Stored data:
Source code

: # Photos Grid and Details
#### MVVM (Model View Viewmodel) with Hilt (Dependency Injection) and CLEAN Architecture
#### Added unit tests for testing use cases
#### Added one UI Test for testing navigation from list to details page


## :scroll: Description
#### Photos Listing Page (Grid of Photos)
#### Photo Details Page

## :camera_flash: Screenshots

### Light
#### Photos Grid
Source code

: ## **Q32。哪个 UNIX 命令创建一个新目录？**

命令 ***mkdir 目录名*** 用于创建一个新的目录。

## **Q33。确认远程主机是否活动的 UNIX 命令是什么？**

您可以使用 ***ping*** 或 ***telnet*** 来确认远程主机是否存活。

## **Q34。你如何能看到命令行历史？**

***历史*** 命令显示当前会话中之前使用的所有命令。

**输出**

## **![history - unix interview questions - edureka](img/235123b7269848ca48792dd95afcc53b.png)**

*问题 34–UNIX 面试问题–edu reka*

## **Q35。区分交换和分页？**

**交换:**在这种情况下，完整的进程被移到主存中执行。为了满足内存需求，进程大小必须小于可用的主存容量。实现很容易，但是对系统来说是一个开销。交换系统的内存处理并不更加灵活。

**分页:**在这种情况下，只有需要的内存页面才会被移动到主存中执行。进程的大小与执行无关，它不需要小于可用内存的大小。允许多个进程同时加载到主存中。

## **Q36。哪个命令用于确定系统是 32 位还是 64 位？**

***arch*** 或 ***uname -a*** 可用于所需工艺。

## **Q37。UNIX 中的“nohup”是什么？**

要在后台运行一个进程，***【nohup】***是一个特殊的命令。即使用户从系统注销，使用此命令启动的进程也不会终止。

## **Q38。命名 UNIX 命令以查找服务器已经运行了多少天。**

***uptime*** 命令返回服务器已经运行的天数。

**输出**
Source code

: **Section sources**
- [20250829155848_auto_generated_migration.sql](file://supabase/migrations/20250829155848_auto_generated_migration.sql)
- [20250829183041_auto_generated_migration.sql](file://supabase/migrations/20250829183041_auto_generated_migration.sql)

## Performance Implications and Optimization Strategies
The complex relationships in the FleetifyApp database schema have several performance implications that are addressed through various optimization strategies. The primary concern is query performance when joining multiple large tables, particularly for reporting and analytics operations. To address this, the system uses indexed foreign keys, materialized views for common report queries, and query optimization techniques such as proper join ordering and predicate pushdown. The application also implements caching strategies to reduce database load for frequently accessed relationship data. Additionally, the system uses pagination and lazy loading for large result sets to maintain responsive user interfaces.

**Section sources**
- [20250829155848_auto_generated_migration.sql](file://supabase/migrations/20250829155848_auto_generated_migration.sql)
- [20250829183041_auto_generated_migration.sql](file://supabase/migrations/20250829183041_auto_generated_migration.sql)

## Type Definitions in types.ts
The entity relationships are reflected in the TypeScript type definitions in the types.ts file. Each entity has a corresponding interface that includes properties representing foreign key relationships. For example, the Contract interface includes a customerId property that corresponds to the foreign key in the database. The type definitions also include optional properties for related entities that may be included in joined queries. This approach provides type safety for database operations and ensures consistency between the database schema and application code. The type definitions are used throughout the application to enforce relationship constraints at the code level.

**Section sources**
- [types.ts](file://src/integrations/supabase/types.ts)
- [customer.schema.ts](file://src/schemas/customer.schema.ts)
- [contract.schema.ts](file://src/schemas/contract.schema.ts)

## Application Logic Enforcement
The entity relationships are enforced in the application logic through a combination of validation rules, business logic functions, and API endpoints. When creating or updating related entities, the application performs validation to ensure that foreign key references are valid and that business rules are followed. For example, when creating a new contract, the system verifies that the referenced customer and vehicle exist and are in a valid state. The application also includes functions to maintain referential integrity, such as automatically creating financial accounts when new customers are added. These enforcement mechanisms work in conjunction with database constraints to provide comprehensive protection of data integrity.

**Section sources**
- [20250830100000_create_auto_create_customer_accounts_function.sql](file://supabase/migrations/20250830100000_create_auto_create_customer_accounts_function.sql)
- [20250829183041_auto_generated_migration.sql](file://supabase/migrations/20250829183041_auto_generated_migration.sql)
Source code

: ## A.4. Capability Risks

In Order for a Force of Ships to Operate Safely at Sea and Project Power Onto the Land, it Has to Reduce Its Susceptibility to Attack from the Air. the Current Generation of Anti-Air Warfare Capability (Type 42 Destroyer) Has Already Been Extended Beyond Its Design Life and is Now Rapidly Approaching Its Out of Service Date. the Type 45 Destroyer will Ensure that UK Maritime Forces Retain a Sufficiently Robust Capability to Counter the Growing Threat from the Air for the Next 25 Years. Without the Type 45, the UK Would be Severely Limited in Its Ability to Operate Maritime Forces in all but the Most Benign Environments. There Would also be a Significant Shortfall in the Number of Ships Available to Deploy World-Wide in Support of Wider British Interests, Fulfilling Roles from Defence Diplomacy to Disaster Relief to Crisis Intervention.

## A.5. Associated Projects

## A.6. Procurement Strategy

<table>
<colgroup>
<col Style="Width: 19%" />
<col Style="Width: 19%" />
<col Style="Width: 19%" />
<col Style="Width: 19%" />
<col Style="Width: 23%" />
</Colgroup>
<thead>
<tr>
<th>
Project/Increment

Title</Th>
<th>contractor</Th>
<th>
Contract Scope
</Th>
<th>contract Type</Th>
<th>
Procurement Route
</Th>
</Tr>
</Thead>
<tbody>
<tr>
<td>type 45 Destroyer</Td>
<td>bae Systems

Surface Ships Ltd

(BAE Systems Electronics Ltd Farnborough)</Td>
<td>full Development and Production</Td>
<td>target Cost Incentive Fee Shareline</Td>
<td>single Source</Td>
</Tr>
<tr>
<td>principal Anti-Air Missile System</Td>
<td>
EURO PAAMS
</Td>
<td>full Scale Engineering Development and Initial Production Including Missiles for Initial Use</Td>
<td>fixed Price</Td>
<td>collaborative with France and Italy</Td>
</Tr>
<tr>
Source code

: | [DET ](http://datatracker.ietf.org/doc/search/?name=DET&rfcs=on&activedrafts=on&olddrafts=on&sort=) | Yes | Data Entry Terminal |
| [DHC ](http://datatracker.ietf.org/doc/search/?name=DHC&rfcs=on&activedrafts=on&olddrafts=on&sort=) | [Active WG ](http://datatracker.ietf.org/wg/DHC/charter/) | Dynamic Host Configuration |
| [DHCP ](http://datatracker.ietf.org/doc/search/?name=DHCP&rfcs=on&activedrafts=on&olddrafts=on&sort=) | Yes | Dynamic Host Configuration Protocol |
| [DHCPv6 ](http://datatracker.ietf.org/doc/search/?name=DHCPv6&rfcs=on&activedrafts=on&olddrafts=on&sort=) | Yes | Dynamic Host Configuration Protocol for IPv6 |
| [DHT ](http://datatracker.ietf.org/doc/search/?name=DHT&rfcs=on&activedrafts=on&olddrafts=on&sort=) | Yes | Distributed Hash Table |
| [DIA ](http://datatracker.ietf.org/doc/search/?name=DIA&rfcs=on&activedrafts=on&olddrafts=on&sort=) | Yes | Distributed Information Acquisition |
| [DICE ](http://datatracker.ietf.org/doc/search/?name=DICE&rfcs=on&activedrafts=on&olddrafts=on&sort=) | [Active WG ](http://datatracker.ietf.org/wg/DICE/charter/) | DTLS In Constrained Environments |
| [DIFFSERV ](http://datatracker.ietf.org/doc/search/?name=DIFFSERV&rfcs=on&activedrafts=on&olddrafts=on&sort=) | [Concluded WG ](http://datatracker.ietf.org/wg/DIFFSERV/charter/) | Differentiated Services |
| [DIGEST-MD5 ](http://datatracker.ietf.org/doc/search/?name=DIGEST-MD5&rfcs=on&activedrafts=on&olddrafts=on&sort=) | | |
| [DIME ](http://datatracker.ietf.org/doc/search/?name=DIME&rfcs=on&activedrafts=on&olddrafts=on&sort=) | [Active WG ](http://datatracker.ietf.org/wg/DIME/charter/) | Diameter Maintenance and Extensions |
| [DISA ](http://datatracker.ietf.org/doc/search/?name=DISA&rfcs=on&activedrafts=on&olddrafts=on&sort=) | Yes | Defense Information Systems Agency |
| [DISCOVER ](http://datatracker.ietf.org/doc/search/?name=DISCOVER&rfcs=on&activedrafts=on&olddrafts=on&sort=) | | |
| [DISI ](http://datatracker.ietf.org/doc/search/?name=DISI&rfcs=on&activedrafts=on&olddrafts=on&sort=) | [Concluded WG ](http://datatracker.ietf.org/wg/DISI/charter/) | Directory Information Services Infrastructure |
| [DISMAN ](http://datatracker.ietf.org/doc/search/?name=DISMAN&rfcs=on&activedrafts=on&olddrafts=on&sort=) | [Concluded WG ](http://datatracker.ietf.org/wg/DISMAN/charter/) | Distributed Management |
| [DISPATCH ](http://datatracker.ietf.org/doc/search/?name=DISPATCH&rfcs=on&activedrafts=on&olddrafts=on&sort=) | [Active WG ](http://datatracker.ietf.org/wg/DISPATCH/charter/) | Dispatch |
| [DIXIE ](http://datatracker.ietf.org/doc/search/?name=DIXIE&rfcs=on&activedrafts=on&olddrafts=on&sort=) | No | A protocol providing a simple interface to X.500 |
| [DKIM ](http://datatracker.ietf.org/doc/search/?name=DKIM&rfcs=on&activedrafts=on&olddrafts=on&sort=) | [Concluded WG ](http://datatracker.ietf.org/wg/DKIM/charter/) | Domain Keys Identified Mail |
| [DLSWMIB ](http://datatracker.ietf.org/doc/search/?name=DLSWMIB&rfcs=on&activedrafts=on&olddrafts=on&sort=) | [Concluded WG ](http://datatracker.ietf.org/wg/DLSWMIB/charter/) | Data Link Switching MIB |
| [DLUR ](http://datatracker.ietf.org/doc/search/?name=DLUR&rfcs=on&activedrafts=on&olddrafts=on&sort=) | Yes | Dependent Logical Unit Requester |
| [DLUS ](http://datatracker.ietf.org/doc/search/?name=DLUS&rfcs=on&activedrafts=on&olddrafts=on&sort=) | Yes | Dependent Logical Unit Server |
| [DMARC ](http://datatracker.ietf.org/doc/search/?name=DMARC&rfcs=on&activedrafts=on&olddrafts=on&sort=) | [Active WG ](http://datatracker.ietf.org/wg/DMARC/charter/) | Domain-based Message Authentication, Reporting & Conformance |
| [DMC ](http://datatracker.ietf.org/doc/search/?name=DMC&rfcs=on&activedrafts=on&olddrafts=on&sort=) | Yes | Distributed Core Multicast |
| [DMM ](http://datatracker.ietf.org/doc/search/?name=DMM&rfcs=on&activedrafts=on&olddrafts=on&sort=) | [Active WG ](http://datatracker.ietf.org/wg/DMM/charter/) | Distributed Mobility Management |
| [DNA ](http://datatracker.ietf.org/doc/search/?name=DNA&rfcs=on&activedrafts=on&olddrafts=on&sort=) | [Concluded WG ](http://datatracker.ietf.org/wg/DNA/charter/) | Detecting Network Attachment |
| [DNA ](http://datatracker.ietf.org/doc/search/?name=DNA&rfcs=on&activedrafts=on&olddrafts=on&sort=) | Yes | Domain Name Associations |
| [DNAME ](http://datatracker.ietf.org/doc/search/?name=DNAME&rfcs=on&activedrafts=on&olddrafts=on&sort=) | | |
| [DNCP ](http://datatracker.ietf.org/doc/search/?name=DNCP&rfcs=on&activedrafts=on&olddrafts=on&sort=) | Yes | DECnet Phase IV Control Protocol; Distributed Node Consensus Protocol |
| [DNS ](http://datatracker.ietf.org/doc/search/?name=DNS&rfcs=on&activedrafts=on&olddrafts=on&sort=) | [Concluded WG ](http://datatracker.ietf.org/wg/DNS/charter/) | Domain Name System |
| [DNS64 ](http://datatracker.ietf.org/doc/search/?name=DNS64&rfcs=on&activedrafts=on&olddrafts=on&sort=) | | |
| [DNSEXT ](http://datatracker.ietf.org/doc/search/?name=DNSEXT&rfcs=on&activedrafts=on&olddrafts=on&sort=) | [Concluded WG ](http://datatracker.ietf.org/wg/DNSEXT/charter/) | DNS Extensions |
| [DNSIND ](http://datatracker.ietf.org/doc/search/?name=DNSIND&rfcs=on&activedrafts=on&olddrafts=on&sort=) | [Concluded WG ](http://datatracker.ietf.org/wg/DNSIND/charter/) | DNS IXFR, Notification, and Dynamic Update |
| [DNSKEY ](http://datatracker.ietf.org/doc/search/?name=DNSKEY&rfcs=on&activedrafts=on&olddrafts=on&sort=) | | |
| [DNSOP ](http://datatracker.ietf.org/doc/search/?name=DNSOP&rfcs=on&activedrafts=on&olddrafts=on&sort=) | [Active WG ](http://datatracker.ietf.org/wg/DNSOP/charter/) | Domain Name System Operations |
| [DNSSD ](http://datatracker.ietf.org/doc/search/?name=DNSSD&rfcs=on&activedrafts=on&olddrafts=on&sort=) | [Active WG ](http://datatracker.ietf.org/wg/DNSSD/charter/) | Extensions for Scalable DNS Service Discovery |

TASK TO COMPLETE | Across the data, tally the lines containing "Information" and give back the number alone.

RESPONSE AREA | 3